• Instructions for the task
Can you render every line in the entries below as a JSON list of strings, with one string per line and blank lines omitted?

------------

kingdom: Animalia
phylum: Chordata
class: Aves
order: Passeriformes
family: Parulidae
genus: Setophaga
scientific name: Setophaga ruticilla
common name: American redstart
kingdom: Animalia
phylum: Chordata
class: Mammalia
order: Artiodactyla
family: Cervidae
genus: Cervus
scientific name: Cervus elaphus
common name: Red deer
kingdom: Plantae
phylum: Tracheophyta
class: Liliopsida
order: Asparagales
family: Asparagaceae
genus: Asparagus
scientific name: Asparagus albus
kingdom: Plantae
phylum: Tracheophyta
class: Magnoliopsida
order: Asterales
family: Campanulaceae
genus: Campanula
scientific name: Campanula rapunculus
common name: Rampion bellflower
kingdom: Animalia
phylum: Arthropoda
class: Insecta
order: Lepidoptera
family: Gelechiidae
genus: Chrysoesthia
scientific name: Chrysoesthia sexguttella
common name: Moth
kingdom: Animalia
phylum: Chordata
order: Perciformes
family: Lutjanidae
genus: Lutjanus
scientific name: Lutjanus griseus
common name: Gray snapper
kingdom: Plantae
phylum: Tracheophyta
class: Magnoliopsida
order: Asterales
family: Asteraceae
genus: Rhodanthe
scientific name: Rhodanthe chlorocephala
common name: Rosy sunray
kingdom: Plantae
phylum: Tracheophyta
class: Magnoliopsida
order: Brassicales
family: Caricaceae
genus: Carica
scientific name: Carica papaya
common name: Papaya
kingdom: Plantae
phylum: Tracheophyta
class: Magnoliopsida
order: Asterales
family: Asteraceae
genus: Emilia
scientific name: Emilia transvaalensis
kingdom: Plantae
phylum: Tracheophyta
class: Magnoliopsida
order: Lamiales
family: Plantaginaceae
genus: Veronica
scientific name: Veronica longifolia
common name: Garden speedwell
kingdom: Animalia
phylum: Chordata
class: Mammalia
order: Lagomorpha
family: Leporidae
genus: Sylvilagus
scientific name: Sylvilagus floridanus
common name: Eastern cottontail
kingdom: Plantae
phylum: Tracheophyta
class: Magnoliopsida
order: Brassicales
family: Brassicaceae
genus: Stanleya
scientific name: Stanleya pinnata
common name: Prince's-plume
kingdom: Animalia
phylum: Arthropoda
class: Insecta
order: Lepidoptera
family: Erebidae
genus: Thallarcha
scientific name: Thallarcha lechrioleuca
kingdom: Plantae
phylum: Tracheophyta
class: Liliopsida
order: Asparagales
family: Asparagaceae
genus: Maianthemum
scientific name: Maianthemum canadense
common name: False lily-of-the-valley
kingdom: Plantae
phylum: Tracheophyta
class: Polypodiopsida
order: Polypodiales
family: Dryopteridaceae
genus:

------------

• Task output
[
  "kingdom: Animalia",
  "phylum: Chordata",
  "class: Aves",
  "order: Passeriformes",
  "family: Parulidae",
  "genus: Setophaga",
  "scientific name: Setophaga ruticilla",
  "common name: American redstart",
  "kingdom: Animalia",
  "phylum: Chordata",
  "class: Mammalia",
  "order: Artiodactyla",
  "family: Cervidae",
  "genus: Cervus",
  "scientific name: Cervus elaphus",
  "common name: Red deer",
  "kingdom: Plantae",
  "phylum: Tracheophyta",
  "class: Liliopsida",
  "order: Asparagales",
  "family: Asparagaceae",
  "genus: Asparagus",
  "scientific name: Asparagus albus",
  "kingdom: Plantae",
  "phylum: Tracheophyta",
  "class: Magnoliopsida",
  "order: Asterales",
  "family: Campanulaceae",
  "genus: Campanula",
  "scientific name: Campanula rapunculus",
  "common name: Rampion bellflower",
  "kingdom: Animalia",
  "phylum: Arthropoda",
  "class: Insecta",
  "order: Lepidoptera",
  "family: Gelechiidae",
  "genus: Chrysoesthia",
  "scientific name: Chrysoesthia sexguttella",
  "common name: Moth",
  "kingdom: Animalia",
  "phylum: Chordata",
  "order: Perciformes",
  "family: Lutjanidae",
  "genus: Lutjanus",
  "scientific name: Lutjanus griseus",
  "common name: Gray snapper",
  "kingdom: Plantae",
  "phylum: Tracheophyta",
  "class: Magnoliopsida",
  "order: Asterales",
  "family: Asteraceae",
  "genus: Rhodanthe",
  "scientific name: Rhodanthe chlorocephala",
  "common name: Rosy sunray",
  "kingdom: Plantae",
  "phylum: Tracheophyta",
  "class: Magnoliopsida",
  "order: Brassicales",
  "family: Caricaceae",
  "genus: Carica",
  "scientific name: Carica papaya",
  "common name: Papaya",
  "kingdom: Plantae",
  "phylum: Tracheophyta",
  "class: Magnoliopsida",
  "order: Asterales",
  "family: Asteraceae",
  "genus: Emilia",
  "scientific name: Emilia transvaalensis",
  "kingdom: Plantae",
  "phylum: Tracheophyta",
  "class: Magnoliopsida",
  "order: Lamiales",
  "family: Plantaginaceae",
  "genus: Veronica",
  "scientific name: Veronica longifolia",
  "common name: Garden speedwell",
  "kingdom: Animalia",
  "phylum: Chordata",
  "class: Mammalia",
  "order: Lagomorpha",
  "family: Leporidae",
  "genus: Sylvilagus",
  "scientific name: Sylvilagus floridanus",
  "common name: Eastern cottontail",
  "kingdom: Plantae",
  "phylum: Tracheophyta",
  "class: Magnoliopsida",
  "order: Brassicales",
  "family: Brassicaceae",
  "genus: Stanleya",
  "scientific name: Stanleya pinnata",
  "common name: Prince's-plume",
  "kingdom: Animalia",
  "phylum: Arthropoda",
  "class: Insecta",
  "order: Lepidoptera",
  "family: Erebidae",
  "genus: Thallarcha",
  "scientific name: Thallarcha lechrioleuca",
  "kingdom: Plantae",
  "phylum: Tracheophyta",
  "class: Liliopsida",
  "order: Asparagales",
  "family: Asparagaceae",
  "genus: Maianthemum",
  "scientific name: Maianthemum canadense",
  "common name: False lily-of-the-valley",
  "kingdom: Plantae",
  "phylum: Tracheophyta",
  "class: Polypodiopsida",
  "order: Polypodiales",
  "family: Dryopteridaceae",
  "genus:"
]